L'histoire est connue et peut se résumer en quelques mots : Santiago, trop vieux pêcheur, n'a rien pris depuis 40 jours. À terre, son jeune ami Manolin lui tient compagnie le soir venu. Mais Santiago sent le vent tourner. Il sait, ce matin-là, en dirigeant sa barque vers le large, qu'est venu le moment de LA rencontre.

Un vieil homme, seul dans une petite embarcation, perdu au milieu de La Mar, affronte un poisson immense. Ces deux solitaires vont mener un combat de plusieurs jours, et le pêcheur soliloque pour ne pas perdre complètement la tête. Quand de sa mémoire, refait surface l'épisode de "la main de fer", le lecteur comprend que seule la mort de l'homme ou du poisson mettra fin à cette insoutenable attente.
Mais la mort n'est que le début d'autre chose. Santiago le comprendra à ses dépens.

Comme je le disais en introduction de ce billet je n'avais, sans jamais avoir lu aucune de ses œuvres, des a priori sur Ernest Hemingway. C'est un phénomène que j'ai souvent constaté avec des auteurs extrêmement connus.
Je réalise aujourd'hui à côté de quoi je suis passée pendant des années : l'écriture d'Ernest Hemingway est moderne, souple, précise. Avec un vocabulaire très simple, il nous embarque avec lui au milieu de l'Océan et on a l'impression de sentir le sel se déposer sur nos lèvres.

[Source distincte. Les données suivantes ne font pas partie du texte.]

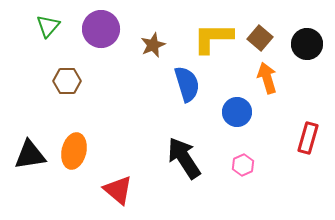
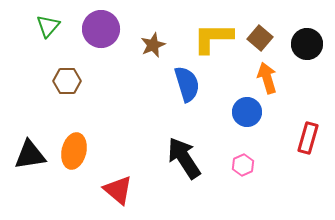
blue circle: moved 10 px right
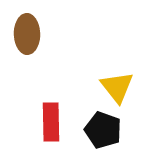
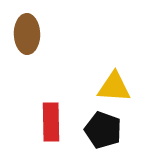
yellow triangle: moved 3 px left; rotated 48 degrees counterclockwise
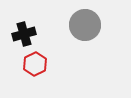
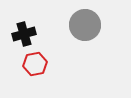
red hexagon: rotated 15 degrees clockwise
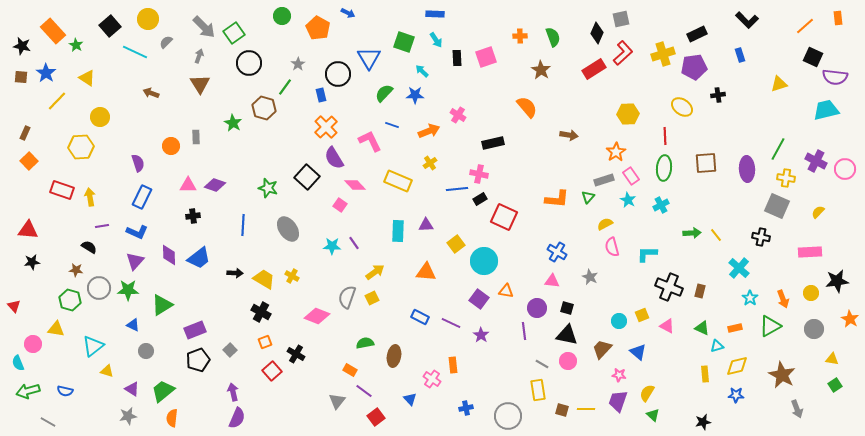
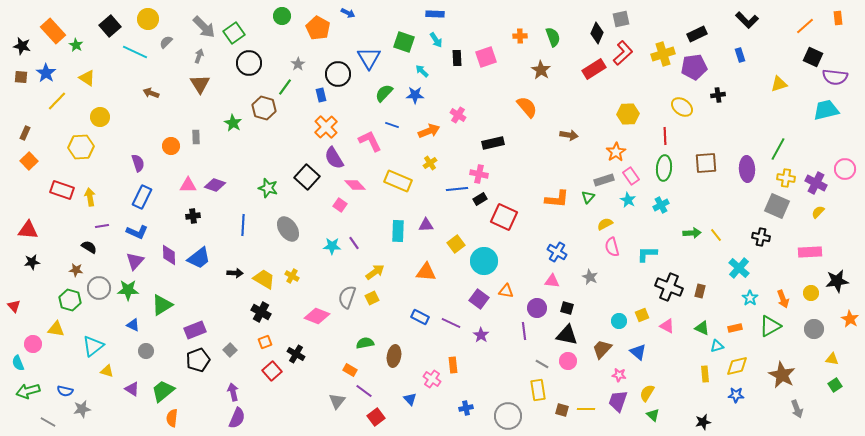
purple cross at (816, 161): moved 22 px down
gray star at (128, 416): moved 46 px left, 7 px up
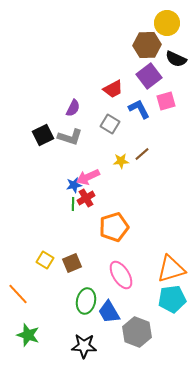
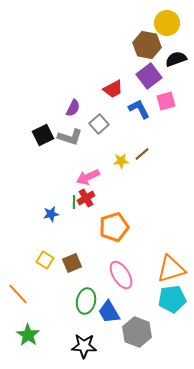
brown hexagon: rotated 12 degrees clockwise
black semicircle: rotated 135 degrees clockwise
gray square: moved 11 px left; rotated 18 degrees clockwise
blue star: moved 23 px left, 29 px down
green line: moved 1 px right, 2 px up
green star: rotated 15 degrees clockwise
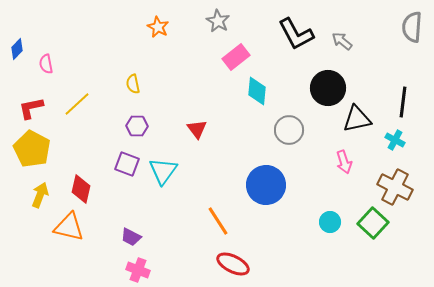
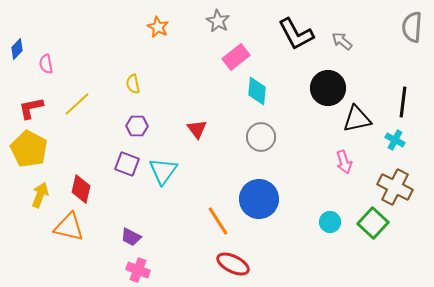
gray circle: moved 28 px left, 7 px down
yellow pentagon: moved 3 px left
blue circle: moved 7 px left, 14 px down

Une vraie belle rencontre qui m'apprendra à me méfier des idées préconçues.

Lire aussi l'avis de Marc

Du même auteur : Mort dans l'après midi

Extrait :

Il eut beau pomper tant et plus, rien ne se produisit. Le poisson s'éloigna lentement et le vieux ne put le hisser d'un centimètre. Sa ligne était solide et faite pour les grosses prises. Cependant, elle était si tendue contre son épaule que des gouttelettes en jaillissaient. Le filin émettait dans l'eau une espèce de sifflement sourd; le vieux halait toujours, s'arc-boutant contre le banc et se penchant en arrière pour mieux résister. Le bateau commença à se déplacer doucement vers le nord-ouest.
Le poisson tirait sans trêve; on voyageait lentement sur l'eau calme. Les autres appas étaient toujours au bout de leurs lignes; il n'y avait qu'à les laisser. Je voudrais bien que le gosse soit là, dit le vieux tout haut. Me voilà remorqué par un poisson à présent et c'est moi la bitte d'amarrage ! Si j'amarre la ligne trop près, il est foutu de la faire péter. Ce qu'il faut, c'est se cramponner rant que ça peut et donner du fil tant qu'il en demande. Dieu merci, il va droit devant lui, il descend pas.
"Qu'est-ce que je fais si il se met dans la tête de descendre? Je me le demande. Qu'est-ce que je fais si il coule et si il crève? je ferai quelque chose. Y a plein de chose que je pourrai faire."
Il maintenait la ligne contre son dis et guettait l'inclinaison qu'elle gardait dans l'eau; pendant ce temps-là, le bateau voguait à bonne allure vers le nord-ouest.
"Ça, ça sera sa perte, pensa le vieux. Il peut pas mener ce train-là à perpète."
Quatre heures plus tard, le poisson nageait toujours, en plein vers le large, remorquant la barque, et le vieux s'arc-boutait toujours de toutes ses forces, la ligne en travers du dos.